TASK DETAILS: Reproduce the listing below exactly. Pictures do not belong in the copy.

((

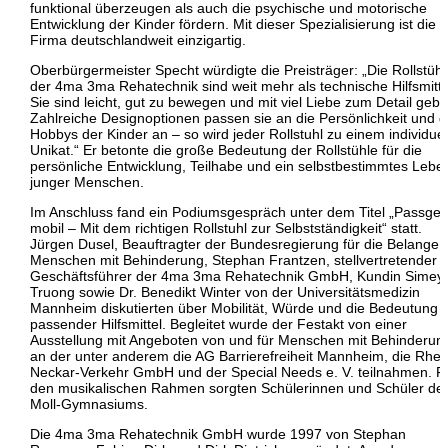
funktional überzeugen als auch die psychische und motorische
Entwicklung der Kinder fördern. Mit dieser Spezialisierung ist die
Firma deutschlandweit einzigartig.
Oberbürgermeister Specht würdigte die Preisträger: „Die Rollstühl
der 4ma 3ma Rehatechnik sind weit mehr als technische Hilfsmitte
Sie sind leicht, gut zu bewegen und mit viel Liebe zum Detail geba
Zahlreiche Designoptionen passen sie an die Persönlichkeit und d
Hobbys der Kinder an – so wird jeder Rollstuhl zu einem individuel
Unikat.“ Er betonte die große Bedeutung der Rollstühle für die
persönliche Entwicklung, Teilhabe und ein selbstbestimmtes Lebe
junger Menschen.
Im Anschluss fand ein Podiumsgespräch unter dem Titel „Passge
mobil – Mit dem richtigen Rollstuhl zur Selbstständigkeit“ statt.
Jürgen Dusel, Beauftragter der Bundesregierung für die Belange 
Menschen mit Behinderung, Stephan Frantzen, stellvertretender
Geschäftsführer der 4ma 3ma Rehatechnik GmbH, Kundin Simey
Truong sowie Dr. Benedikt Winter von der Universitätsmedizin
Mannheim diskutierten über Mobilität, Würde und die Bedeutung
passender Hilfsmittel. Begleitet wurde der Festakt von einer
Ausstellung mit Angeboten von und für Menschen mit Behinderun
an der unter anderem die AG Barrierefreiheit Mannheim, die Rhei
Neckar-Verkehr GmbH und der Special Needs e. V. teilnahmen. F
den musikalischen Rahmen sorgten Schülerinnen und Schüler de
Moll-Gymnasiums.
Die 4ma 3ma Rehatechnik GmbH wurde 1997 von Stephan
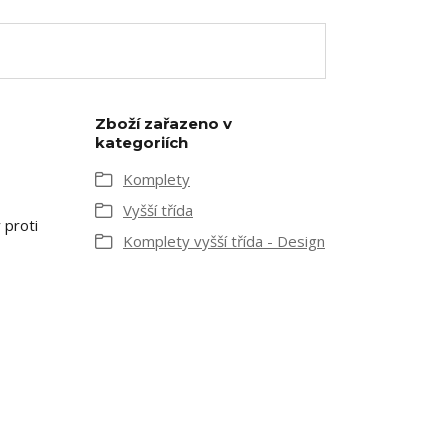
Zboží zařazeno v
kategoriích
Komplety
Vyšší třída
 proti
Komplety vyšší třída - Design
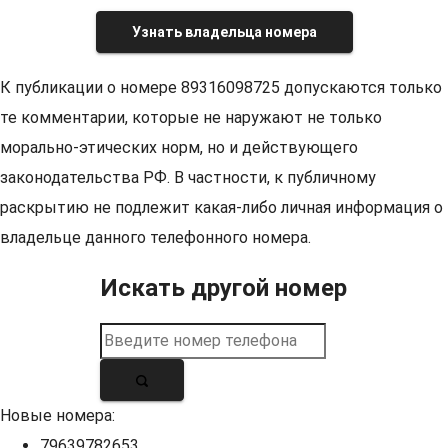
Узнать владельца номера
К публикации о номере 89316098725 допускаются только
те комментарии, которые не наружают не только
морально-этических норм, но и действующего
законодательства РФ. В частности, к публичному
раскрытию не подлежит какая-либо личная информация о
владельце данного телефонного номера.
Искать другой номер
Новые номера:
79639782653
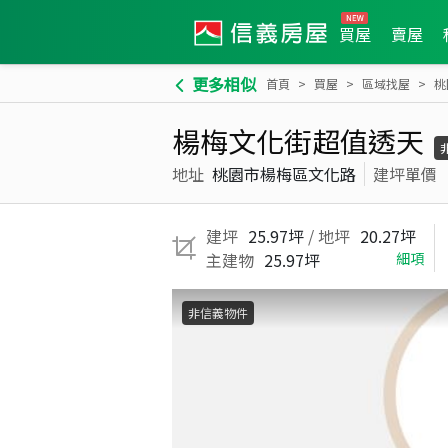
買屋
賣屋
更多相似
首頁
買屋
區域找屋
桃
楊梅文化街超值透天
地址
桃園市楊梅區文化路
建坪單價
建坪
25.97坪
/ 地坪
20.27坪
主建物
25.97坪
細項
非信義物件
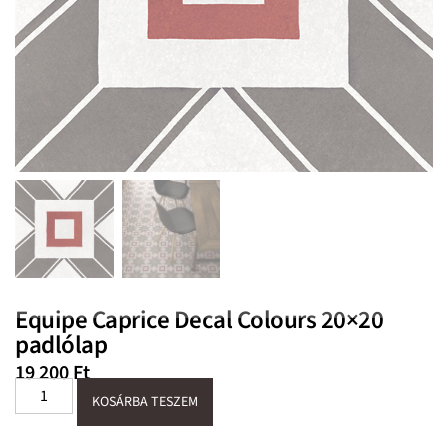
Equipe Caprice Decal Colours 20×20
padlólap
19 200
Ft
KOSÁRBA TESZEM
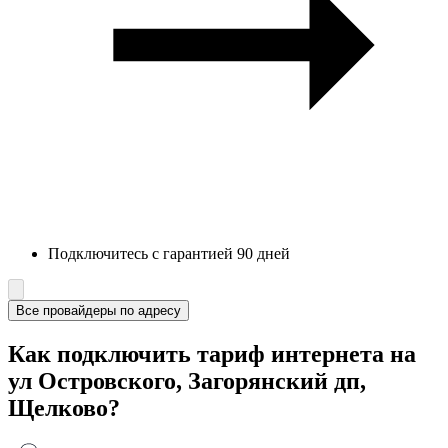
Подключитесь с гарантией 90 дней
Все провайдеры по адресу
Как подключить тариф интернета на
ул Островского, Загорянский дп,
Щелково?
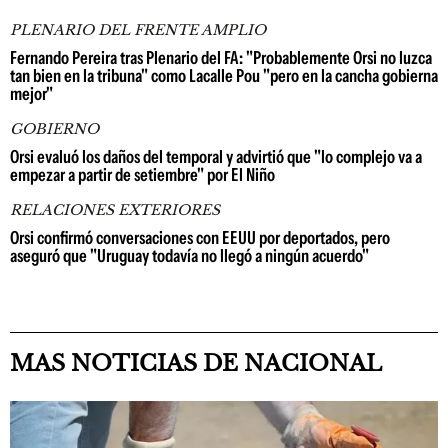
PLENARIO DEL FRENTE AMPLIO
Fernando Pereira tras Plenario del FA: "Probablemente Orsi no luzca
tan bien en la tribuna" como Lacalle Pou "pero en la cancha gobierna
mejor"
GOBIERNO
Orsi evaluó los daños del temporal y advirtió que "lo complejo va a
empezar a partir de setiembre" por El Niño
RELACIONES EXTERIORES
Orsi confirmó conversaciones con EEUU por deportados, pero
aseguró que "Uruguay todavía no llegó a ningún acuerdo"
MAS NOTICIAS DE NACIONAL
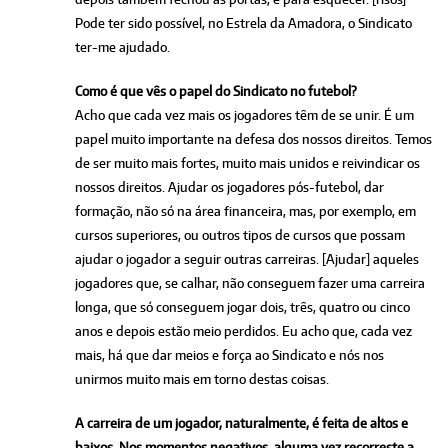
Pode ter sido possível, no Estrela da Amadora, o Sindicato
ter-me ajudado.
Como é que vês o papel do Sindicato no futebol?
Acho que cada vez mais os jogadores têm de se unir. É um
papel muito importante na defesa dos nossos direitos. Temos
de ser muito mais fortes, muito mais unidos e reivindicar os
nossos direitos. Ajudar os jogadores pós-futebol, dar
formação, não só na área financeira, mas, por exemplo, em
cursos superiores, ou outros tipos de cursos que possam
ajudar o jogador a seguir outras carreiras. [Ajudar] aqueles
jogadores que, se calhar, não conseguem fazer uma carreira
longa, que só conseguem jogar dois, três, quatro ou cinco
anos e depois estão meio perdidos. Eu acho que, cada vez
mais, há que dar meios e força ao Sindicato e nós nos
unirmos muito mais em torno destas coisas.
A carreira de um jogador, naturalmente, é feita de altos e
baixos. Nos momentos negativos, alguma vez recorreste a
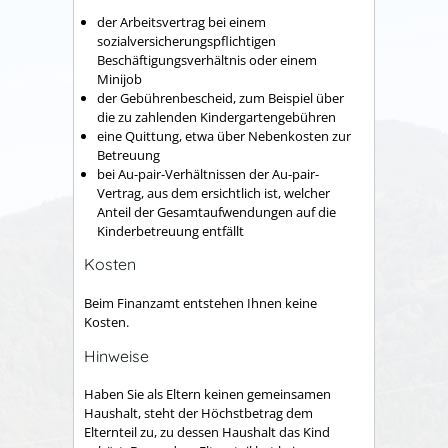
der Arbeitsvertrag bei einem
sozialversicherungspflichtigen
Beschäftigungsverhältnis oder einem
Minijob
der Gebührenbescheid, zum Beispiel über
die zu zahlenden Kindergartengebühren
eine Quittung, etwa über Nebenkosten zur
Betreuung
bei Au-pair-Verhältnissen der Au-pair-
Vertrag, aus dem ersichtlich ist, welcher
Anteil der Gesamtaufwendungen auf die
Kinderbetreuung entfällt
Kosten
Beim Finanzamt entstehen Ihnen keine
Kosten.
Hinweise
Haben Sie als Eltern keinen gemeinsamen
Haushalt, steht der Höchstbetrag dem
Elternteil zu, zu dessen Haushalt das Kind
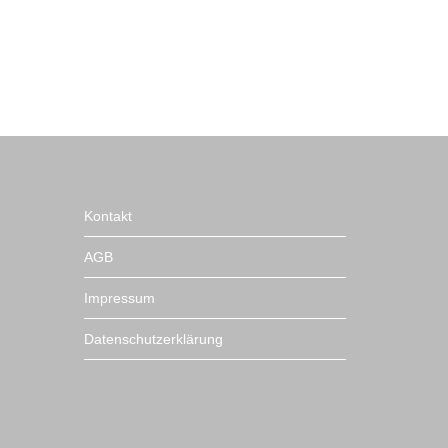
Navigation
Kontakt
überspringen
AGB
Impressum
Datenschutzerklärung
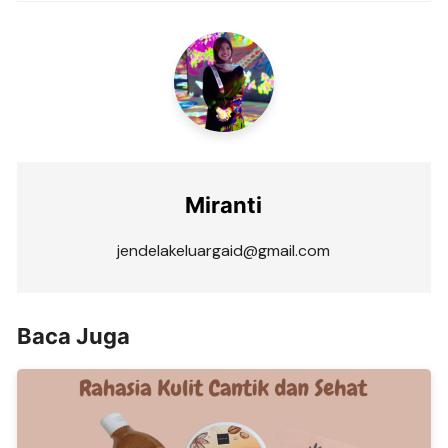
Miranti
jendelakeluargaid@gmail.com
Baca Juga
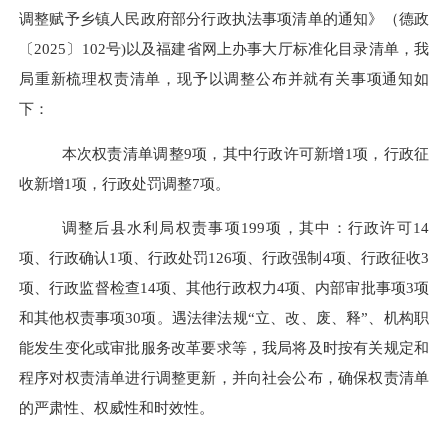
调整赋予乡镇人民政府部分行政执法事项清单的通知
》
（德政
〔
2025
〕
102
号
)
以及福建省网上办事大厅标准化目录清单
，
我
局
重新梳理权责清单，现予以
调整
公布并就有关事项通知如
下：
本次权责清单调整
9
项，其中行政
许可新增
1
项，
行政征
收新增
1项
，
行政处罚调整
7项
。
调整后
县水利局
权责事项
19
9
项，
其中：行政许可
14
项、行政确认
1
项、行政处罚
126
项、行政强制
4
项、行政征收
3
项、行政监督检查
1
4
项、其他行政权力
4
项、内部审批事项
3
项
和其他权责事项
30项。
遇法律法规
“
立、改、废、释
”
、机构职
能发生变化或审批服务改革要求等，
我局将
及时按有关规定和
程序对权责清单进行调整更新，并向社会公布，确保权责清单
的严肃性、权威性和时效性。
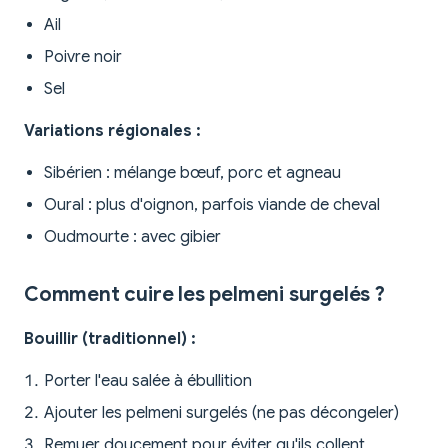
Ail
Poivre noir
Sel
Variations régionales :
Sibérien : mélange bœuf, porc et agneau
Oural : plus d'oignon, parfois viande de cheval
Oudmourte : avec gibier
Comment cuire les pelmeni surgelés ?
Bouillir (traditionnel) :
Porter l'eau salée à ébullition
Ajouter les pelmeni surgelés (ne pas décongeler)
Remuer doucement pour éviter qu'ils collent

))

RESPONSE TO THE EXERCISE:
funktional überzeugen als auch die psychische und motorische
Entwicklung der Kinder fördern. Mit dieser Spezialisierung ist die
Firma deutschlandweit einzigartig.
Oberbürgermeister Specht würdigte die Preisträger: „Die Rollstühl
der 4ma 3ma Rehatechnik sind weit mehr als technische Hilfsmitte
Sie sind leicht, gut zu bewegen und mit viel Liebe zum Detail geba
Zahlreiche Designoptionen passen sie an die Persönlichkeit und d
Hobbys der Kinder an – so wird jeder Rollstuhl zu einem individuel
Unikat.“ Er betonte die große Bedeutung der Rollstühle für die
persönliche Entwicklung, Teilhabe und ein selbstbestimmtes Lebe
junger Menschen.
Im Anschluss fand ein Podiumsgespräch unter dem Titel „Passge
mobil – Mit dem richtigen Rollstuhl zur Selbstständigkeit“ statt.
Jürgen Dusel, Beauftragter der Bundesregierung für die Belange 
Menschen mit Behinderung, Stephan Frantzen, stellvertretender
Geschäftsführer der 4ma 3ma Rehatechnik GmbH, Kundin Simey
Truong sowie Dr. Benedikt Winter von der Universitätsmedizin
Mannheim diskutierten über Mobilität, Würde und die Bedeutung
passender Hilfsmittel. Begleitet wurde der Festakt von einer
Ausstellung mit Angeboten von und für Menschen mit Behinderun
an der unter anderem die AG Barrierefreiheit Mannheim, die Rhei
Neckar-Verkehr GmbH und der Special Needs e. V. teilnahmen. F
den musikalischen Rahmen sorgten Schülerinnen und Schüler de
Moll-Gymnasiums.
Die 4ma 3ma Rehatechnik GmbH wurde 1997 von Stephan
Zboží zařazeno v
kategoriích
Komplety
Vyšší třída
 proti
Komplety vyšší třída - Design
Узнать владельца номера
К публикации о номере 89316098725 допускаются только
те комментарии, которые не наружают не только
морально-этических норм, но и действующего
законодательства РФ. В частности, к публичному
раскрытию не подлежит какая-либо личная информация о
владельце данного телефонного номера.
Искать другой номер
Новые номера:
79639782653
買屋
賣屋
更多相似
首頁
買屋
區域找屋
桃
楊梅文化街超值透天
地址
桃園市楊梅區文化路
建坪單價
建坪
25.97坪
/ 地坪
20.27坪
主建物
25.97坪
細項
非信義物件
Equipe Caprice Decal Colours 20×20
padlólap
19 200
Ft
KOSÁRBA TESZEM
Подключитесь с гарантией 90 дней
Все провайдеры по адресу
Как подключить тариф интернета на
ул Островского, Загорянский дп,
Щелково?
PLENARIO DEL FRENTE AMPLIO
Fernando Pereira tras Plenario del FA: "Probablemente Orsi no luzca
tan bien en la tribuna" como Lacalle Pou "pero en la cancha gobierna
mejor"
GOBIERNO
Orsi evaluó los daños del temporal y advirtió que "lo complejo va a
empezar a partir de setiembre" por El Niño
RELACIONES EXTERIORES
Orsi confirmó conversaciones con EEUU por deportados, pero
aseguró que "Uruguay todavía no llegó a ningún acuerdo"
MAS NOTICIAS DE NACIONAL
Pode ter sido possível, no Estrela da Amadora, o Sindicato
ter-me ajudado.
Como é que vês o papel do Sindicato no futebol?
Acho que cada vez mais os jogadores têm de se unir. É um
papel muito importante na defesa dos nossos direitos. Temos
de ser muito mais fortes, muito mais unidos e reivindicar os
nossos direitos. Ajudar os jogadores pós-futebol, dar
formação, não só na área financeira, mas, por exemplo, em
cursos superiores, ou outros tipos de cursos que possam
ajudar o jogador a seguir outras carreiras. [Ajudar] aqueles
jogadores que, se calhar, não conseguem fazer uma carreira
longa, que só conseguem jogar dois, três, quatro ou cinco
anos e depois estão meio perdidos. Eu acho que, cada vez
mais, há que dar meios e força ao Sindicato e nós nos
unirmos muito mais em torno destas coisas.
A carreira de um jogador, naturalmente, é feita de altos e
baixos. Nos momentos negativos, alguma vez recorreste a
der Arbeitsvertrag bei einem
sozialversicherungspflichtigen
Beschäftigungsverhältnis oder einem
Minijob
der Gebührenbescheid, zum Beispiel über
die zu zahlenden Kindergartengebühren
eine Quittung, etwa über Nebenkosten zur
Betreuung
bei Au-pair-Verhältnissen der Au-pair-
Vertrag, aus dem ersichtlich ist, welcher
Anteil der Gesamtaufwendungen auf die
Kinderbetreuung entfällt
Kosten
Beim Finanzamt entstehen Ihnen keine
Kosten.
Hinweise
Haben Sie als Eltern keinen gemeinsamen
Haushalt, steht der Höchstbetrag dem
Elternteil zu, zu dessen Haushalt das Kind
Navigation
Kontakt
überspringen
AGB
Impressum
Datenschutzerklärung
Miranti
jendelakeluargaid@gmail.com
Baca Juga
调整赋予乡镇人民政府部分行政执法事项清单的通知
》
（德政
〔
2025
〕
102
号
)
以及福建省网上办事大厅标准化目录清单
，
我
局
重新梳理权责清单，现予以
调整
公布并就有关事项通知如
下：
本次权责清单调整
9
项，其中行政
许可新增
1
项，
行政征
收新增
1项
，
行政处罚调整
7项
。
调整后
县水利局
权责事项
19
9
项，
其中：行政许可
14
项、行政确认
1
项、行政处罚
126
项、行政强制
4
项、行政征收
3
项、行政监督检查
1
4
项、其他行政权力
4
项、内部审批事项
3
项
和其他权责事项
30项。
遇法律法规
“
立、改、废、释
”
、机构职
能发生变化或审批服务改革要求等，
我局将
及时按有关规定和
程序对权责清单进行调整更新，并向社会公布，确保权责清单
的严肃性、权威性和时效性。
Ail
Poivre noir
Sel
Variations régionales :
Sibérien : mélange bœuf, porc et agneau
Oural : plus d'oignon, parfois viande de cheval
Oudmourte : avec gibier
Comment cuire les pelmeni surgelés ?
Bouillir (traditionnel) :
Porter l'eau salée à ébullition
Ajouter les pelmeni surgelés (ne pas décongeler)
Remuer doucement pour éviter qu'ils collent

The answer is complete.